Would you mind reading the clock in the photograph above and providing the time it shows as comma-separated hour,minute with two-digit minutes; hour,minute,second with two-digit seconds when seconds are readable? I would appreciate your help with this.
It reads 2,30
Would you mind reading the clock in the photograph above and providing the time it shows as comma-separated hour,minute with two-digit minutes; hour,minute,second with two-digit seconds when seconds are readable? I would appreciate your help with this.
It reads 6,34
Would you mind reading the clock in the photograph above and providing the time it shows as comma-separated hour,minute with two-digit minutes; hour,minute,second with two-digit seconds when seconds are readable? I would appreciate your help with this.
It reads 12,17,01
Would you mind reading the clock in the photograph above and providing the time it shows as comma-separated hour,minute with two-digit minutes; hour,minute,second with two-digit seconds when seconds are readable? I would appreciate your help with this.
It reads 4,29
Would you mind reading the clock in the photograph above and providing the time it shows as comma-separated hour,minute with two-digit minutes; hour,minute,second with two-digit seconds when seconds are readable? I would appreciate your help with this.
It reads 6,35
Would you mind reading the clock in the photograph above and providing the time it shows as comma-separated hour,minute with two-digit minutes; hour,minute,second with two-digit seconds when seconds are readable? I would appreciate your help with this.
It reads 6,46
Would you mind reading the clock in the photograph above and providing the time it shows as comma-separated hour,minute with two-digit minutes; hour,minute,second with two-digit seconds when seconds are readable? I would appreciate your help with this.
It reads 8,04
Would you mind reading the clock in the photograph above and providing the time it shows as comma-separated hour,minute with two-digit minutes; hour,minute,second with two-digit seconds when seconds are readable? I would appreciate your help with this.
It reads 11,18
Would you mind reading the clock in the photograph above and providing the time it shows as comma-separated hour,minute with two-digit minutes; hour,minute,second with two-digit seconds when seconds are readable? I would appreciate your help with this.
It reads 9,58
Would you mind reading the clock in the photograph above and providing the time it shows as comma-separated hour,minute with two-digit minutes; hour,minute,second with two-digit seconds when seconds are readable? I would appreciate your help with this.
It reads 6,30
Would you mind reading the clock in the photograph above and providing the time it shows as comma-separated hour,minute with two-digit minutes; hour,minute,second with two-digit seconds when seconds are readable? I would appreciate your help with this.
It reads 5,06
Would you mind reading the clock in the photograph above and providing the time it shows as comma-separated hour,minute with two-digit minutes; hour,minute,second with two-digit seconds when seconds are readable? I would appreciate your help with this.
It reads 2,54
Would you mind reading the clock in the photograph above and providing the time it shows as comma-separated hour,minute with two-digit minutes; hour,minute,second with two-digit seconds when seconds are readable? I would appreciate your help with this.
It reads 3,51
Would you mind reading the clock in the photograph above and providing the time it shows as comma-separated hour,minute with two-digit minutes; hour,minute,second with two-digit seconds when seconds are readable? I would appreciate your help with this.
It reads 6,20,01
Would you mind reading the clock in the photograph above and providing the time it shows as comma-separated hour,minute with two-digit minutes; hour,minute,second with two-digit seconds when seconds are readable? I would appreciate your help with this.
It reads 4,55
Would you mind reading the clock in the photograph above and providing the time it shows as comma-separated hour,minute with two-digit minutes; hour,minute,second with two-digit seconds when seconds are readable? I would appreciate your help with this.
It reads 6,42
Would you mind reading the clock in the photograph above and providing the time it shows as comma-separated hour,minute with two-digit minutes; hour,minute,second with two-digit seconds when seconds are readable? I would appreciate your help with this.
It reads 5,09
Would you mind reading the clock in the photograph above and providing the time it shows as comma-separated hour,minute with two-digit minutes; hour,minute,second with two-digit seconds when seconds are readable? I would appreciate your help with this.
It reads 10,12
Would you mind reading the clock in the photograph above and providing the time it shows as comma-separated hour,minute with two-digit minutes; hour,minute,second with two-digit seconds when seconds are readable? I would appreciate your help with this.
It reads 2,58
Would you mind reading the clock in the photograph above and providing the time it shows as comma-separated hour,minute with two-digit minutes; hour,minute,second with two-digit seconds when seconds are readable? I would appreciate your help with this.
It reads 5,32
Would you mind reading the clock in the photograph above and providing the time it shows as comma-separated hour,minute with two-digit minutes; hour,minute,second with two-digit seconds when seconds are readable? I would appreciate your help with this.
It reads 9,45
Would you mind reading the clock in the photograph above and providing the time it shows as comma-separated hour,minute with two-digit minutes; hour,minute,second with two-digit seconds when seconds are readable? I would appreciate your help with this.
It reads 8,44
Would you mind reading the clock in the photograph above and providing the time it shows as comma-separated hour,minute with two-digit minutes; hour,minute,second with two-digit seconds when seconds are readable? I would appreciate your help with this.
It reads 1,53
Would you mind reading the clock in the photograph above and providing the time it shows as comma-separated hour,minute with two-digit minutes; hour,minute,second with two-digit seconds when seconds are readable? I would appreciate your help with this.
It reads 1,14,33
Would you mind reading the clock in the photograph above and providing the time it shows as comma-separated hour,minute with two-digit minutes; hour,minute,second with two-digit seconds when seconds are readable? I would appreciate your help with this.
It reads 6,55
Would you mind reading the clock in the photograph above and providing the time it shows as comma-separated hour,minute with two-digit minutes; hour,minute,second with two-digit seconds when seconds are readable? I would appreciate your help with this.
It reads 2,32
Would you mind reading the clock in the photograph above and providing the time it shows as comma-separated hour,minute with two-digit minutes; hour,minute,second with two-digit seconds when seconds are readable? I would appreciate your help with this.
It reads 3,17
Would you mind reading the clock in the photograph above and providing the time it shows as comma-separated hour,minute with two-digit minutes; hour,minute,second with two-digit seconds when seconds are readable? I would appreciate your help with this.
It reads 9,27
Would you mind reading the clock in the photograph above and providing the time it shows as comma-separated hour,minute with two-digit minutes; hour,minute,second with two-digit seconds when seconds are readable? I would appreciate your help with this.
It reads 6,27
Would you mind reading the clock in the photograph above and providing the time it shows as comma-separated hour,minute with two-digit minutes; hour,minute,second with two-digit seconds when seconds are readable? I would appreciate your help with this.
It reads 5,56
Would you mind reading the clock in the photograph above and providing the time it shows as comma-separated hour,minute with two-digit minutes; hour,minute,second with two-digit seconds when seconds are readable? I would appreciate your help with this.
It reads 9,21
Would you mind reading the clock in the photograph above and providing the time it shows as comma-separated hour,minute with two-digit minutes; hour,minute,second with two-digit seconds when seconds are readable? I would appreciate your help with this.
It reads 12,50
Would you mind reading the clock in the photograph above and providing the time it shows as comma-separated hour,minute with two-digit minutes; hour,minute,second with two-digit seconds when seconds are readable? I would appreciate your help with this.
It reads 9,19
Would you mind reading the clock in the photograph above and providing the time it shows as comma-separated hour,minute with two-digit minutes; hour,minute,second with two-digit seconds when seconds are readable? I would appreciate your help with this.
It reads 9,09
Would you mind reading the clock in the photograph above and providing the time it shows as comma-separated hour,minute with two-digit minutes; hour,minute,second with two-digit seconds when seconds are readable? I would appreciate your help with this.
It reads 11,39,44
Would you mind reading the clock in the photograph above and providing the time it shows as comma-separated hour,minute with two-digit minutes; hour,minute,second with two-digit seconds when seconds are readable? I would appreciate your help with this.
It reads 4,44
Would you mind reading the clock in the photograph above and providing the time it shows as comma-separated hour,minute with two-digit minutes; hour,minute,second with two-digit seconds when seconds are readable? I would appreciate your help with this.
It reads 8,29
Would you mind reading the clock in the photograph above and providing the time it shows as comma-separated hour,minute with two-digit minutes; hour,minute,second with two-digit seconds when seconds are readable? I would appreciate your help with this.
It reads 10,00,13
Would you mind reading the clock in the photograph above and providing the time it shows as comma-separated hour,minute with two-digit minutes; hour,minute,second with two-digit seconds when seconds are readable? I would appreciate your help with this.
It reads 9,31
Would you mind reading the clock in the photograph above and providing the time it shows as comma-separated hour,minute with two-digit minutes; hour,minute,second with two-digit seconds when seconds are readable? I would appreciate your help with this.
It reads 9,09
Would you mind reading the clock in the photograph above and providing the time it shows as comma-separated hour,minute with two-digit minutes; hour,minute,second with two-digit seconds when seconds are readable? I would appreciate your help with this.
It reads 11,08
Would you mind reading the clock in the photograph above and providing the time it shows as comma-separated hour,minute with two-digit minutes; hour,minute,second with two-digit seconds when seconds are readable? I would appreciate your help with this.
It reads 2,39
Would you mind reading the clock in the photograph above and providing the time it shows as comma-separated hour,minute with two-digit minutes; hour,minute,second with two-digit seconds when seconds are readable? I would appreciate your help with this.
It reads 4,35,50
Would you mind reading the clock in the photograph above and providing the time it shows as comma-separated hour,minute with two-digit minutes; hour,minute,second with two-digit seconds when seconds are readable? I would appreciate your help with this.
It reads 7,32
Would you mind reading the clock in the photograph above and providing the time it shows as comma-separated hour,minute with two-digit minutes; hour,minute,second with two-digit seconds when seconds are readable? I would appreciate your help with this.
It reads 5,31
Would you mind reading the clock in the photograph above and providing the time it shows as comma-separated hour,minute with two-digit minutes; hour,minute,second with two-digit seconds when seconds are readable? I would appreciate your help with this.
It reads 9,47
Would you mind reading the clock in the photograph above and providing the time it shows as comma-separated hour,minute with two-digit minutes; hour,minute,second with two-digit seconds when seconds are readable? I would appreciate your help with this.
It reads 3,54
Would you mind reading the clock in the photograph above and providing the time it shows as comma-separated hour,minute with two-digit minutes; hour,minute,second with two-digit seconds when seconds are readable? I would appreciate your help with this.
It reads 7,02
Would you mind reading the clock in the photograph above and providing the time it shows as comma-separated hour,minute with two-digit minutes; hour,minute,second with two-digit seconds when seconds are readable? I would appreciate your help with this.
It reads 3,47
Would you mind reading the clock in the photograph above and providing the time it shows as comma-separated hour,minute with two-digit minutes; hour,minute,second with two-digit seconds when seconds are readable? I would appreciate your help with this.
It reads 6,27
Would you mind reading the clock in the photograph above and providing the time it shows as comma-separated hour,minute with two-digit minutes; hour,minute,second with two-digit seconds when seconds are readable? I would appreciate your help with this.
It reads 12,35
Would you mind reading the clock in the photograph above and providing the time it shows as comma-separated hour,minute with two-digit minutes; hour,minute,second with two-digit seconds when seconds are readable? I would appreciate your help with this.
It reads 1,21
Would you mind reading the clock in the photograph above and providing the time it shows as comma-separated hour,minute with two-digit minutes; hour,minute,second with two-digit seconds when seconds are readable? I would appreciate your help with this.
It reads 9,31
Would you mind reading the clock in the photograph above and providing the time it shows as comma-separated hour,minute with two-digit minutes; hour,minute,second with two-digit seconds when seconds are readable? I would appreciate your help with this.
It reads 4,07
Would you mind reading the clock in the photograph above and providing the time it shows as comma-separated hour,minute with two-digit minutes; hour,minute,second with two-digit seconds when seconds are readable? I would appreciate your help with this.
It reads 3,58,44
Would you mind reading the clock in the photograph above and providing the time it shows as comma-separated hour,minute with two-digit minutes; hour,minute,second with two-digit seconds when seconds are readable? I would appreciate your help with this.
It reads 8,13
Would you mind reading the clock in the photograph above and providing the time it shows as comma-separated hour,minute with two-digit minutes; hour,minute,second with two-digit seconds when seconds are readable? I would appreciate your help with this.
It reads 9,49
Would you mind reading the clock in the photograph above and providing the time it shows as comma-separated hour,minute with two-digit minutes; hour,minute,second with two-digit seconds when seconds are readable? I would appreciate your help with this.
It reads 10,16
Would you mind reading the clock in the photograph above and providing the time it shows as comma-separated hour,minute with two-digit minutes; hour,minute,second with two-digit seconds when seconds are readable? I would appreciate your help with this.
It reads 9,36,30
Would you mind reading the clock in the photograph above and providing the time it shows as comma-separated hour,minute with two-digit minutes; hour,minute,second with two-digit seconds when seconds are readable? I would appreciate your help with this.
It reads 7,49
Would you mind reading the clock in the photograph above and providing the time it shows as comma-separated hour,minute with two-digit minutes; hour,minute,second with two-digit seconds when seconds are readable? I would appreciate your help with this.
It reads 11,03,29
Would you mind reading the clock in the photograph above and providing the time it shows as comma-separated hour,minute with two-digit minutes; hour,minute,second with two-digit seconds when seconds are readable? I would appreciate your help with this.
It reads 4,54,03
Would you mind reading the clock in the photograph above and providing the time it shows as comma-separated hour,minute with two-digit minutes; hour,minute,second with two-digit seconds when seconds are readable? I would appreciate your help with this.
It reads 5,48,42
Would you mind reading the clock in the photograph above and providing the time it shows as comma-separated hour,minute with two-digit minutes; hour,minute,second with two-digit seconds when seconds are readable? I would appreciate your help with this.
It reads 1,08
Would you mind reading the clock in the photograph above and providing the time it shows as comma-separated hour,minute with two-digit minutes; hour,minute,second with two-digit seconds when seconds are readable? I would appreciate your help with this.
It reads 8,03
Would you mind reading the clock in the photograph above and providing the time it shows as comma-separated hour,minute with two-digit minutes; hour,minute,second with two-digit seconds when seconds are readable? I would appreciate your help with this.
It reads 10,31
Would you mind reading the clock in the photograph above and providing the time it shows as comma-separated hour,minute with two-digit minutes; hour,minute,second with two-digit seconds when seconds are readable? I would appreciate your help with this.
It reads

::::

**WORK TO BE COMPLETED:** Copy the rows from the beginning through the line that contains "It reads 11,18", both ends included, and swap each "comma-separated" for "comma-delimited" while keeping everything else the same.

**SOLVED PROBLEM:**
Would you mind reading the clock in the photograph above and providing the time it shows as comma-delimited hour,minute with two-digit minutes; hour,minute,second with two-digit seconds when seconds are readable? I would appreciate your help with this.
It reads 2,30
Would you mind reading the clock in the photograph above and providing the time it shows as comma-delimited hour,minute with two-digit minutes; hour,minute,second with two-digit seconds when seconds are readable? I would appreciate your help with this.
It reads 6,34
Would you mind reading the clock in the photograph above and providing the time it shows as comma-delimited hour,minute with two-digit minutes; hour,minute,second with two-digit seconds when seconds are readable? I would appreciate your help with this.
It reads 12,17,01
Would you mind reading the clock in the photograph above and providing the time it shows as comma-delimited hour,minute with two-digit minutes; hour,minute,second with two-digit seconds when seconds are readable? I would appreciate your help with this.
It reads 4,29
Would you mind reading the clock in the photograph above and providing the time it shows as comma-delimited hour,minute with two-digit minutes; hour,minute,second with two-digit seconds when seconds are readable? I would appreciate your help with this.
It reads 6,35
Would you mind reading the clock in the photograph above and providing the time it shows as comma-delimited hour,minute with two-digit minutes; hour,minute,second with two-digit seconds when seconds are readable? I would appreciate your help with this.
It reads 6,46
Would you mind reading the clock in the photograph above and providing the time it shows as comma-delimited hour,minute with two-digit minutes; hour,minute,second with two-digit seconds when seconds are readable? I would appreciate your help with this.
It reads 8,04
Would you mind reading the clock in the photograph above and providing the time it shows as comma-delimited hour,minute with two-digit minutes; hour,minute,second with two-digit seconds when seconds are readable? I would appreciate your help with this.
It reads 11,18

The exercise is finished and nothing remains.